Prompt
The records below hold a stretch from the line with "Services to be" through the line with "Description of the procedure"; return exactly those lines, ends included, and nothing more.

Saved entries

##############################

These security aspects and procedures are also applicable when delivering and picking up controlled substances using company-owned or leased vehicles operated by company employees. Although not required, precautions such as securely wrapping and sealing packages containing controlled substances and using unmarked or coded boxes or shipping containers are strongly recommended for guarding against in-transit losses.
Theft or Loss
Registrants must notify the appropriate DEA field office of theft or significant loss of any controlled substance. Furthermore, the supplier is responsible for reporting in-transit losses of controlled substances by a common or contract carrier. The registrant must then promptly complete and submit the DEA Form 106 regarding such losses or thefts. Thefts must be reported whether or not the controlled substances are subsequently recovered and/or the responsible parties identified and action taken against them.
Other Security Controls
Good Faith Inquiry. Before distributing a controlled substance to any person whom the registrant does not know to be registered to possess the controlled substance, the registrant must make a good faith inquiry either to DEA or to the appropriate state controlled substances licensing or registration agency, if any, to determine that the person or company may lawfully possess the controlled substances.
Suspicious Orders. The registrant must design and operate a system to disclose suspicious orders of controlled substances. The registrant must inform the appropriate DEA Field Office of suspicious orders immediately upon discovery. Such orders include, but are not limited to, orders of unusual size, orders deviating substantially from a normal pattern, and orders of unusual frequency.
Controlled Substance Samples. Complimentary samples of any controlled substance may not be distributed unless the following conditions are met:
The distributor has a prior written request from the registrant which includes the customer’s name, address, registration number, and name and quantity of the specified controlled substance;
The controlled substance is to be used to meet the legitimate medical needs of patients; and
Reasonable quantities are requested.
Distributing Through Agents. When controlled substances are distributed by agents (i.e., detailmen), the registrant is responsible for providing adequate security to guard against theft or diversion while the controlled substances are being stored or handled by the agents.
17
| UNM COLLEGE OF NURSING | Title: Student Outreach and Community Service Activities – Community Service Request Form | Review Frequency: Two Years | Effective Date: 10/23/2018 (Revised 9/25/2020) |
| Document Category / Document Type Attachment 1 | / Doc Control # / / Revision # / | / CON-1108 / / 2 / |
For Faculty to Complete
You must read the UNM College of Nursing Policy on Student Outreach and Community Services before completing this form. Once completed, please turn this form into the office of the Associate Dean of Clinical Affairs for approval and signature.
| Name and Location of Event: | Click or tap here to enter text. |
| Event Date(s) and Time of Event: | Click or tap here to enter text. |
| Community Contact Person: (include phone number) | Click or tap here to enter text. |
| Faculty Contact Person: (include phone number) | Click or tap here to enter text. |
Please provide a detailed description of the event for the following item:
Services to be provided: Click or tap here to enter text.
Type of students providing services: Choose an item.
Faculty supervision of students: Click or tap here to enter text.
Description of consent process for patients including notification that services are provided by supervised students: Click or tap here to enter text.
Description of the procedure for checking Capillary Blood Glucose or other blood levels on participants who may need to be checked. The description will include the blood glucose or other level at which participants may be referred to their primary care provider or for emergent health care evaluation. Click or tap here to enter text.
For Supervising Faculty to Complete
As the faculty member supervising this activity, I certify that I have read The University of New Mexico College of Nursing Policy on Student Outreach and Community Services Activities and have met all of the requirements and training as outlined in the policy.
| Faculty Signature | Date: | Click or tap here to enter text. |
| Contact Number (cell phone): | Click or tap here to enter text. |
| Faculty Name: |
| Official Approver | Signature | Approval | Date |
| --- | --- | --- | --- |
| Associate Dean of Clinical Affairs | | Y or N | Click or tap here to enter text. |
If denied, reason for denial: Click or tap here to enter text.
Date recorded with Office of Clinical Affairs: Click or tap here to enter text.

##############################

Response
Services to be provided: Click or tap here to enter text.
Type of students providing services: Choose an item.
Faculty supervision of students: Click or tap here to enter text.
Description of consent process for patients including notification that services are provided by supervised students: Click or tap here to enter text.
Description of the procedure for checking Capillary Blood Glucose or other blood levels on participants who may need to be checked. The description will include the blood glucose or other level at which participants may be referred to their primary care provider or for emergent health care evaluation. Click or tap here to enter text.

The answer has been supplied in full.